The "Manifest Disregard of the Law" Exception
As for the plaintiff's argument that the arbitrator exceeded his authority, that argument too must fail. The plaintiff argues that the arbitrator could only have found that Cox Radio defamed the defendant if the arbitrator chose to completely disregard the established law of defamation, deciding to rule in the defendant's favor notwithstanding the law. The attempt by the plaintiff to characterize any findings or legal interpretations of the arbitrator as egregious enough to rise to a "manifest disregard of the law" is unavailing. See Garrity v. McCaskey, 223 Conn. 1 (1992). "Manifest disregard" says our Supreme Court, "clearly means more than error or misunderstanding with respect to the law." Id., 9, quoting Merrill Lynch, Pierce, Fenner Smith, Inc. v.

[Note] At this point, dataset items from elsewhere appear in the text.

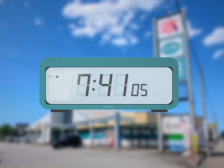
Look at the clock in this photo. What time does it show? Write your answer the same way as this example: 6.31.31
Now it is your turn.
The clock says 7.41.05
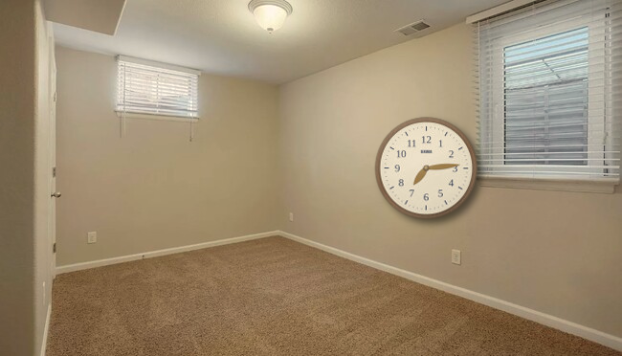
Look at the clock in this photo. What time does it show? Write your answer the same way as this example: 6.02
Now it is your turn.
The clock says 7.14
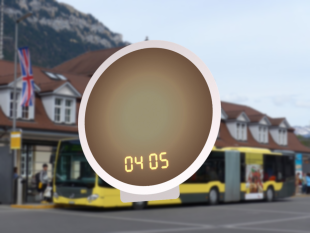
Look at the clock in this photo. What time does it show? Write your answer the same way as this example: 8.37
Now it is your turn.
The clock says 4.05
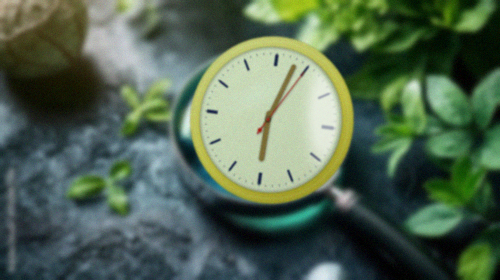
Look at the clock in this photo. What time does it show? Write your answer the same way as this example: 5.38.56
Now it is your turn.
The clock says 6.03.05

Bobker, 808 F.2d 930 (2d Cir. 1986).
Although a different fact-finder might have determined that the statements of the plaintiff were only statements of opinion, or might have determined that the statements carried no negative connotation at all, the plaintiff has not demonstrated a manifest disregard of the law by the arbitrator, but only that the plaintiff disagrees with the arbitrator's interpretation of the facts and application of the legal principles involved. See Garrity v. McCaskey, supra. "Such a contention is a far cry from the egregious or patently irrational misperformance of duty that must be shown in order to prove a manifest disregard of the law under § 52-418(a)(4)." Id., 13
CONCLUSION
The plaintiff has not demonstrated any legal basis for this court to interfere with the final and binding arbitration award for which the plaintiff bargained in its contract with the defendant. Accordingly the court denies the application of the plaintiff to vacate the award and grants the defendant's application to confirm the award.